Inside Nuageo – Le cadre et le groupe

Cher journal,

Comme tu le sais maintenant, le troisième principe de la permaentreprise consiste à fixer un cadre et redistribuer.

Dans toute équipe, groupe, clan, il existe des pratiques et des valeurs implicites ou explicites qui définissent et guident le comportement de l’ensemble des participants, les prémunissant de déviance individuelle qui porterait atteinte à l’identité du groupe.

Chez Nuageo, comme ailleurs, nous avons nos pratiques, nos rituels, et nos valeurs qui nous guident dans les choix et les comportements que l’on a.  Se laisser guider par ses valeurs, cela peut paraître simple mais peut être aussi complexe lorsque « le principe », « l’idée » se confronte à son implémentation concrète qu’on pourrait appeler « le cadre ».

Bien sûr, la plupart du temps le cadre n’est que la déclinaison opérationnelle de l’idée, du principe, de nos valeurs. Alors ce n’est que rarement qu’il est en contradiction, même partielle, avec cette dernière. Si cela arrive, c’est peut-être aussi que le cadre est inadapté et qu’il doit évoluer. C’est une pratique saine et qui fait progresser le collectif. On peut même aller jusqu’à remettre l’idée en cause, si aucune mise en pratique n’est applicable !

Là où c’est moins évident, c’est lorsque le cadre, instauré pour dépasser les individualités et garantir l’identité du groupe et de ses pratiques, n’est pas respecté, non pas parce qu’il est inadapté, mais parce que sa réalité se chevauche avec une partie de son « idée » fondatrice.

Encore une fois, la réponse pourrait être simple : le cadre serait alors inadapté. Pour autant, avoir cette réponse de manière systématique fragiliserait cette protection, rendrait le cadre perméable et l’empêcherait de remplir son rôle initial. Si le cadre est bafoué, la sécurité du groupe s’envole. Si le cadre est remis en cause trop souvent, alors il n’est plus le repère qui permet au collectif, au commun d’exister au-delà des efforts individuels.
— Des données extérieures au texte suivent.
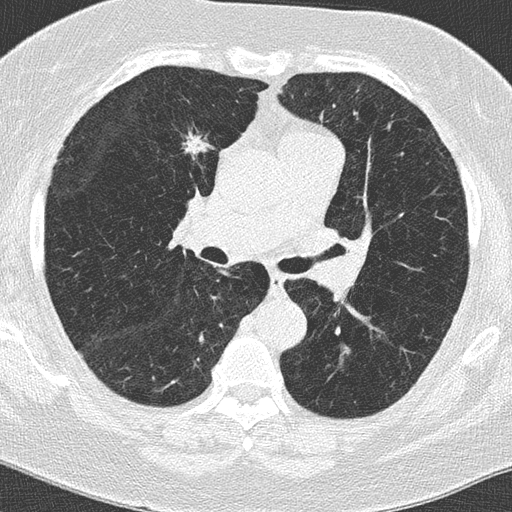
Low-dose screening chest CT, axial slice; second annual screen; lung window (W 1500 / L -600 HU); 2 mm slice thickness; slice 60 of 152 in the series. Female, age 62 years at enrolment.
- Expert-annotated lung lesion, box from (x=160, y=115) to (x=228, y=174) px.
- The screening reader recorded 2 non-calcified nodules or masses ≥4 mm on this exam; which of them this box marks is not recorded.
- Later outcome: lung cancer diagnosed 396 days after this screen — adenocarcinoma, NOS, right upper lobe, moderately differentiated (G2), stage IA (AJCC 6th edition), 15 mm at pathology.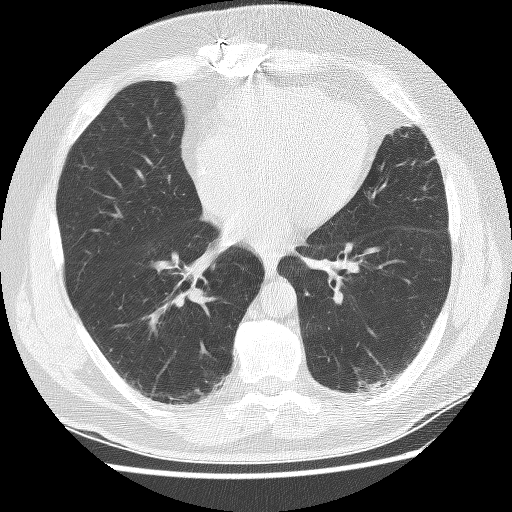
Low-dose screening chest CT, axial slice, baseline screening round, lung window (W 1500 / L -600 HU), 2.5 mm slice thickness, 120 kVp. Male participant, aged 65 years at enrolment. Former smoker at enrolment.
Lesion marked by an expert reader, bounding box <353,371,394,406> (left, top, right, bottom; pixels). Screening reader's record for this exam: no non-calcified nodule ≥4 mm recorded. Official screen result: negative screen, minor abnormalities not suspicious for lung cancer. Later outcome: lung cancer diagnosed 523 days after this screen (after the second annual screen) — squamous cell carcinoma, NOS, left lower lobe, moderately differentiated (G2), stage IA (AJCC 6th edition), 20 mm at pathology.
Il n’est pas évident de donner une réponse tranchée. Peut-être que l’idée est plus importante que sa réalisation, peut-être que le cadre doit être à tout prix respecté, peut-être que « ca dépend ».

La réflexion, loin d’être finalisée, nous pousse à nous interroger sur notre capacité à faire coexister des principes concrets et des idées abstraites par nature. Dans notre cas, il est évident que la maturité du groupe est un aspect essentiel de cette démarche. Un groupe fort et mature, peut être la solution pour savoir parfaitement quand transgresser le cadre, et quand le respecter, réalisant de manière intuitive à quel moment le danger est dans le respect du cadre et à quel moment c’est le respecter qui bénéficie au groupe. En d’autres termes, quelles sont les conditions pour que le groupe soit en capacité de s’autoréguler sur ce sujet ? 

Pour aujourd’hui, je te laisse sur cette question, et de notre côté, on va continuer à expérimenter et réfléchir sur ce sujet.

Prends soin de toi mon cher journal !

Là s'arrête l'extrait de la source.